Komisyonun kurulmasına dönük hazırlıklarda TC, ne silah bırakan gerillaların ne de Kürt ulusal haklarının “yasal zemini” için bir adım atmıştır. KCK Eş Başkanı Cemil Bayık’ın “Komisyon, dağda kalanların cezasını belirleyip ona göre adım atmak istiyor. Bu, meseleyi sadece silah bırakma üzerinden ele almaktır. … Hâlâ terör yasalarını uyguluyorlar. Komisyon özgürlük yasalarını geliştirmedikçe, demokratik entegrasyon yasalarını oluşturmadıkça çözüm olmaz. … Eğer Türkiye Rêber Apo’nun koşullarında değişiklik yapar, tecridi kaldırır, özgürlük yasaları geliştirilirse, demokratik entegre yasaları geliştirilirse o zaman zemin yaratılır ve biz de silahları bırakabiliriz. Böyle olmadığı sürece kimse bizden silah bırakmamızı isteyemez. … ‘Terörsüz Türkiye’ diyerek Kürt sorununu örtbas ediyorlar. Kürtçe konuşma hakkı dahi gündemlerinde yok. Sorunun adını koymadan nasıl çözecekler?” açıklaması komisyonun işlevini teşhir etmektedir. Ancak aynı açıklamada Bayık, sürecin bozulması durumunda tekrar silahlara sarılmayacaklarını vurgulayarak “Artık askerî bir savaş istemiyoruz, yeterince yaşandı.” söylemiyle de geri dönülmez bir noktada olduklarını itiraf etmiş oluyor.
Bu açıklama, yalnızca PKK’nin uzlaşmacı çizgisini yansıtmakla kalmıyor; aynı zamanda bu çizgiyi de aşan, dışarıdan dayatılan bir iradenin etkisini açığa vuruyor. Orta Doğu’nun yeniden dizayn edildiği bir dönemde yapılan bu tür beyanlar, bölgesel güç dengeleriyle uyumlu bir politik pozisyon alışın izlerini taşıyor.

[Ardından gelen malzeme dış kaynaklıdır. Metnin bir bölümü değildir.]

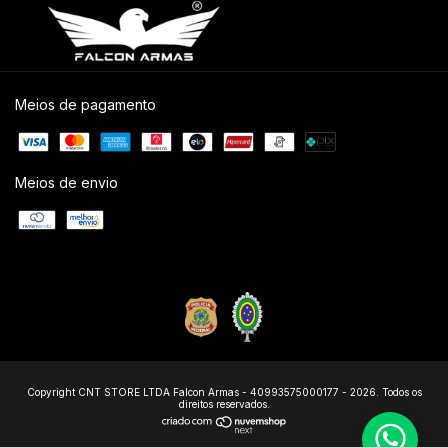
Meios de pagamento
Meios de envio
Copyright CNT STORE LTDA Falcon Armas - 40993575000177 - 2026. Todos os
direitos reservados.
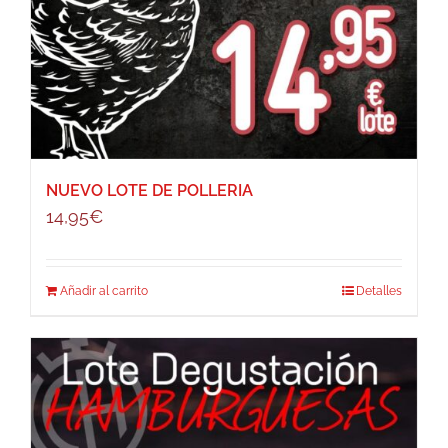
NUEVO LOTE DE POLLERIA
14,95
€
Añadir al carrito
Detalles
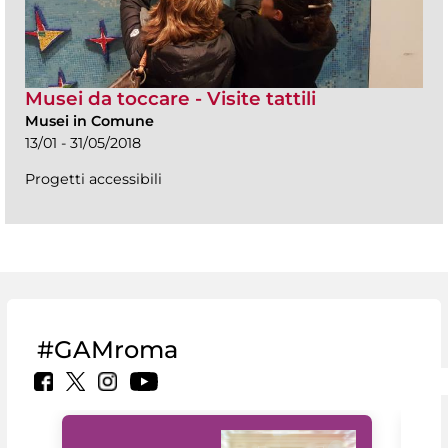
Musei da toccare - Visite tattili
Musei in Comune
13/01 - 31/05/2018
Progetti accessibili
#GAMroma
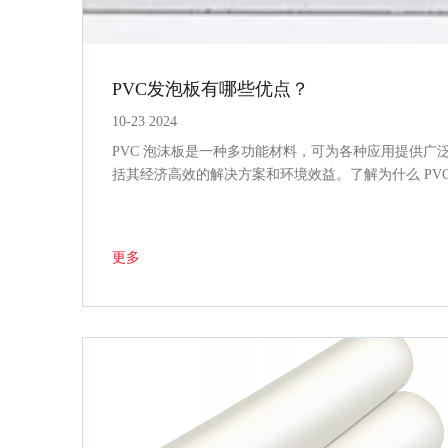
PVC发泡板有哪些优点？
10-23 2024
PVC 泡沫板是一种多功能材料，可为各种应用提供广泛
括其经济高效的解决方案和环境效益。了解为什么 PV
更多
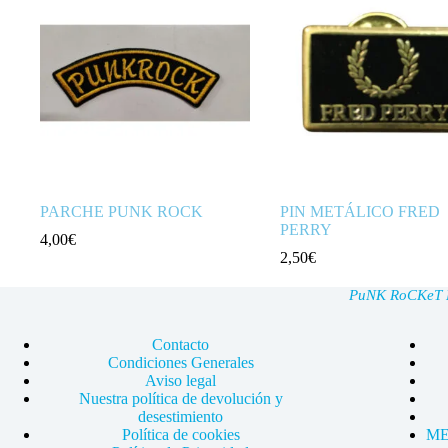
PARCHE PUNK ROCK
PIN METÁLICO FRED
PERRY
4,00
€
2,50
€
PuNK RoCKeT Ma
Contacto
Condiciones Generales
Aviso legal
Nuestra política de devolución y
desestimiento
Política de cookies
ME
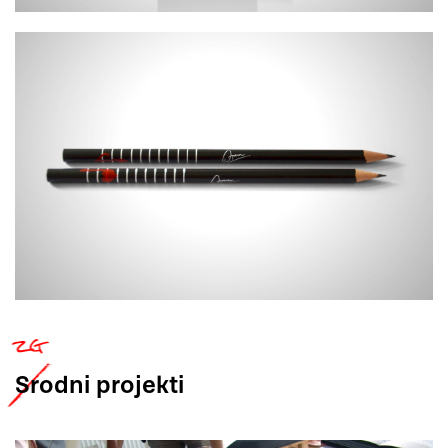
Srodni
projekti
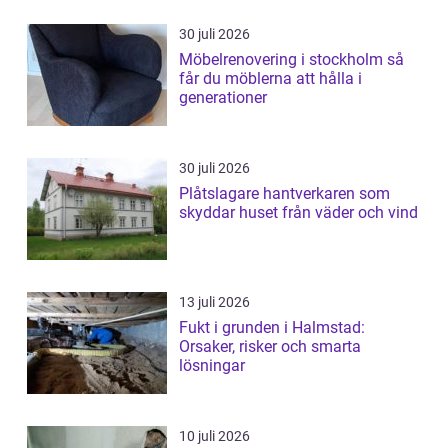
30 juli 2026
Möbelrenovering i stockholm så
får du möblerna att hålla i
generationer
30 juli 2026
Plåtslagare hantverkaren som
skyddar huset från väder och vind
13 juli 2026
Fukt i grunden i Halmstad:
Orsaker, risker och smarta
lösningar
10 juli 2026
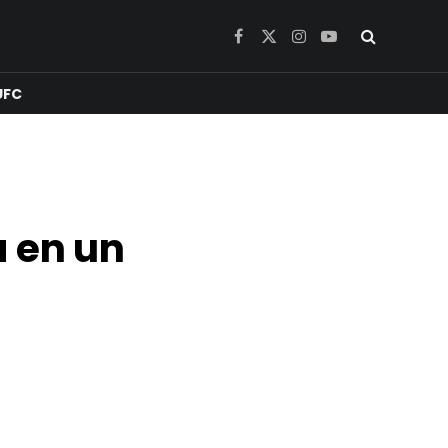
Facebook
X
Instagram
YouTube
(Twitter)
UFC
a en un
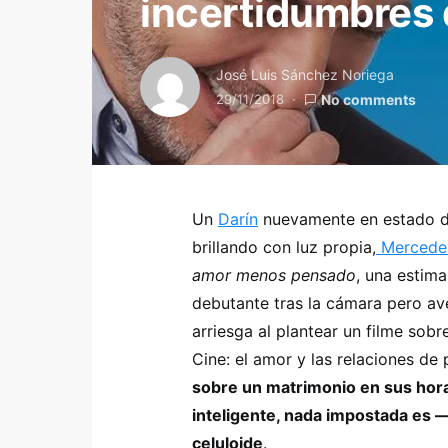
incertidumbres 
José Luis Sánchez Noriega
29/11/2018
No comments
Un
Darín
nuevamente en estado de 
brillando con luz propia,
Mercede
amor menos pensado
, una estim
debutante tras la cámara pero av
arriesga al plantear un filme sob
Cine: el amor y las relaciones de 
sobre un matrimonio en sus hor
inteligente, nada impostada es —
celuloide
.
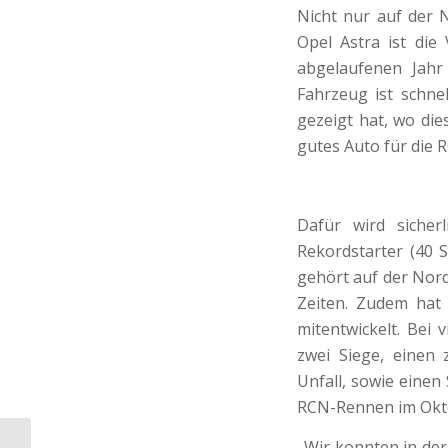
Nicht nur auf der 
Opel Astra ist die
abgelaufenen Jahr 
Fahrzeug ist schnel
gezeigt hat, wo die
gutes Auto für die R
Dafür wird sicher
Rekordstarter (40 
gehört auf der Nords
Zeiten. Zudem hat
mitentwickelt. Bei
zwei Siege, einen 
Unfall, sowie einen
RCN-Rennen im Okt
„Wir konnten in der 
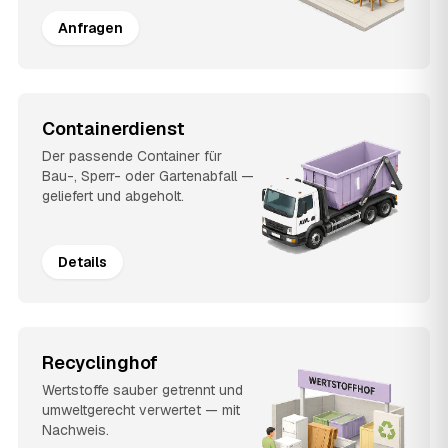
Anfragen
Containerdienst
Der passende Container für
Bau-, Sperr- oder Gartenabfall —
geliefert und abgeholt.
Details
Recyclinghof
Wertstoffe sauber getrennt und
umweltgerecht verwertet — mit
Nachweis.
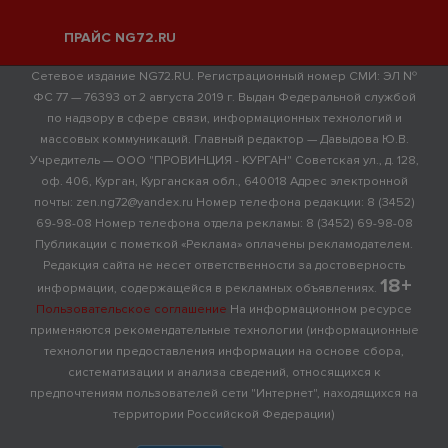
ПРАЙС NG72.RU
Сетевое издание NG72.RU. Регистрационный номер СМИ: ЭЛ №
ФС 77 — 76393 от 2 августа 2019 г. Выдан Федеральной службой
по надзору в сфере связи, информационных технологий и
массовых коммуникаций. Главный редактор — Давыдова Ю.В.
Учредитель — ООО "ПРОВИНЦИЯ - КУРГАН" Советская ул., д. 128,
оф. 406, Курган, Курганская обл., 640018 Адрес электронной
почты: zen.ng72@yandex.ru Номер телефона редакции: 8 (3452)
69-98-08 Номер телефона отдела рекламы: 8 (3452) 69-98-08
Публикации с пометкой «Реклама» оплачены рекламодателем.
Редакция сайта не несет ответственности за достоверность
18+
информации, содержащейся в рекламных объявлениях.
Пользовательское соглашение
На информационном ресурсе
применяются рекомендательные технологии (информационные
технологии предоставления информации на основе сбора,
систематизации и анализа сведений, относящихся к
предпочтениям пользователей сети "Интернет", находящихся на
территории Российской Федерации)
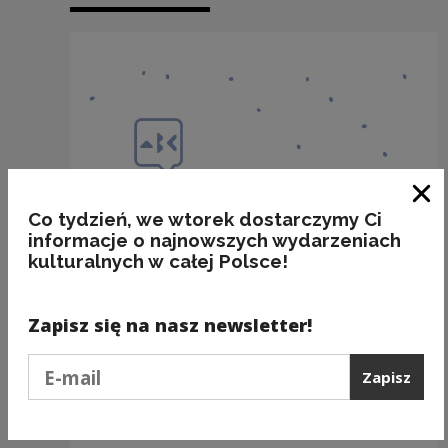
Zam
Co tydzień, we wtorek dostarczymy Ci
informacje o najnowszych wydarzeniach
kulturalnych w całej Polsce!
Zapisz się na nasz newsletter!
Podaj e-mail
Zapisz
...w KOLCZUDZE i KOLCZYKACH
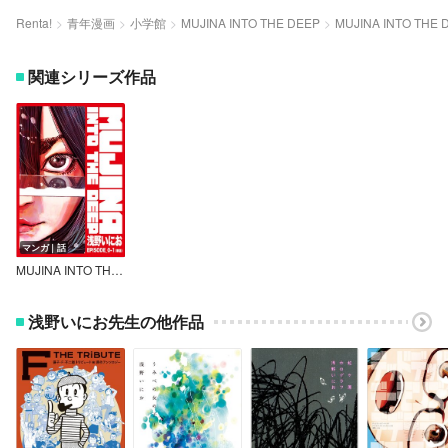
Renta!
青年漫画
小学館
MUJINA INTO THE DEEP
MUJINA INTO THE 
関連シリーズ作品
マンガ｜話
MUJINA INTO THE DEEP【単話】
浅野いにお先生の他作品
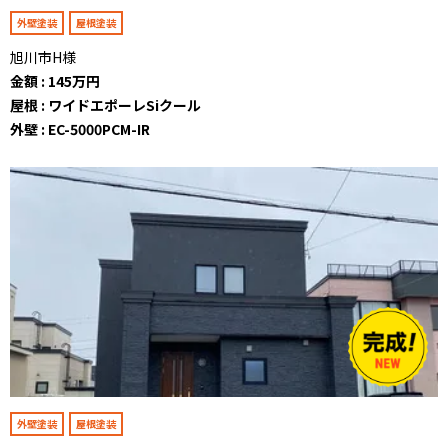
外壁塗装
屋根塗装
旭川市H様
金額 : 145万円
屋根 : ワイドエポーレSiクール
外壁 : EC-5000PCM-IR
外壁塗装
屋根塗装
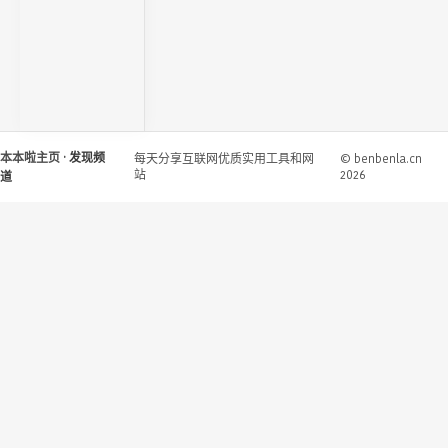
本本啦主页
· 发现频
每天分享互联网优质实用工具和网
© benbenla.cn
站
2026
道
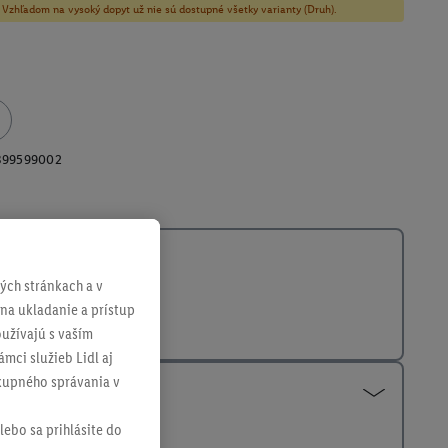
y! Vzhľadom na vysoký dopyt už nie sú dostupné všetky varianty (Druh).
399599002
ch stránkach a v
 na ukladanie a prístup
užívajú s vaším
mci služieb Lidl aj
ákupného správania v
lebo sa prihlásite do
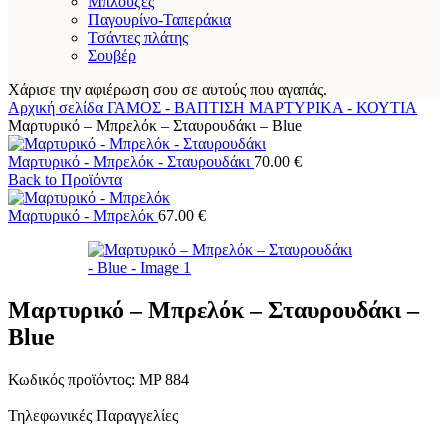
Μπλούζες
Παγουρίνο-Ταπεράκια
Τσάντες πλάτης
Σουβέρ
Χάρισε την αφιέρωση σου σε αυτούς που αγαπάς.
Αρχική σελίδα
ΓΑΜΟΣ - ΒΑΠΤΙΣΗ
ΜΑΡΤΥΡΙΚΑ - ΚΟΥΤΙΑ
Μαρτυρικό – Μπρελόκ – Σταυρουδάκι – Blue
Μαρτυρικό - Μπρελόκ - Σταυρουδάκι
70.00
€
Back to Προϊόντα
Μαρτυρικό - Μπρελόκ
67.00
€
Μαρτυρικό – Μπρελόκ – Σταυρουδάκι –
Blue
Κωδικός προϊόντος:
MP 884
Τηλεφωνικές Παραγγελίες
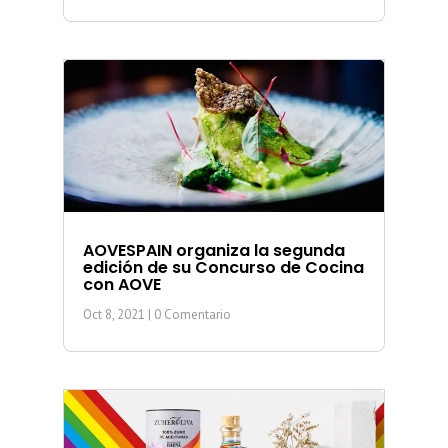
AOVESPAIN organiza la segunda
edición de su Concurso de Cocina
con AOVE
Oct 8, 2021
| 0 Comentario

UZLAŞMACI ÇİZGİ VE DEVLETİN ROLÜ
DEM Parti ise bu yeni süreçte “özel aracı” misyonunu üstlenmiş görünüyor. Otuz yıllık uzlaşmacı çizginin nihayet bir karşılık bulması açısından, bu yeni rol partiye kendini “bulabileceği” (!) bir fırsat sunmaktadır. Uzlaşmanın yarattığı handikaplarla boğuşmalarına rağmen, partideki birçok “uygun kişilik” kendi içinde tutarlı bir çizgide ilerlemektedir. Ancak kimi “sosyalist”lerin, DEM Parti’nin ideolojik yönelimini görmezden gelen ve onu yalnızca söylem üzerinden eleştiren yaklaşımları, bu gerçeklik karşısında etkisiz kalacaktır.
Devlet, bir yandan “kardeşlik” söylemini güçlendirmek için infazını tamamlamış ya da defalarca infazı yakılmış PKK’li tutsakların tahliyesine izin vererek “ihtiyacı” karşılamış görünüyor; öte yandan ise “teröre büyük darbe vurulduğu” propagandasını sürdürüyor. Amed surlarına üç hilalli bayrak astıran MHP’nin, ayrıca Bahçeli’ye övgüler dizen bir pankartta “Terörsüz Türkiye’nin baş mimarı Devlet Bahçeli” ifadelerine yer vermesi; Kürt Dil Bayramı’nda yalnızca Kürtçe hizmet verme kararı alan bir esnafın “bölücülük” suçlamasıyla 1 ila 8 yıl hapis istemiyle yargılanması; Kürtçe müzik dinlediği için sokakta polis işkencesine maruz kalan bir ailenin gözaltına alınması gibi örnekler, son günlerde yaşanan gelişmelerden bazılarıdır.
Devlet, Orta Doğu’daki dengelerin değişimini bir fırsat olarak görüp sürece yön vermeye çalışmaktadır. Bu nedenle “çözüm” iddialarına rağmen Kürt halkına karşı güç politikalarını sürdürmekte, şovenizmi farklı biçimlerde yeniden üretmektedir. Sonuç olarak, devlet Kürt halkına yönelik tahakküm politikasında bir değişim duygusu da veremezken sürecin akıbeti hayal kırıklığı olmamalıdır, malumun ilanı olmalıdır. Hazırlığımız bu yönde olmalıdır.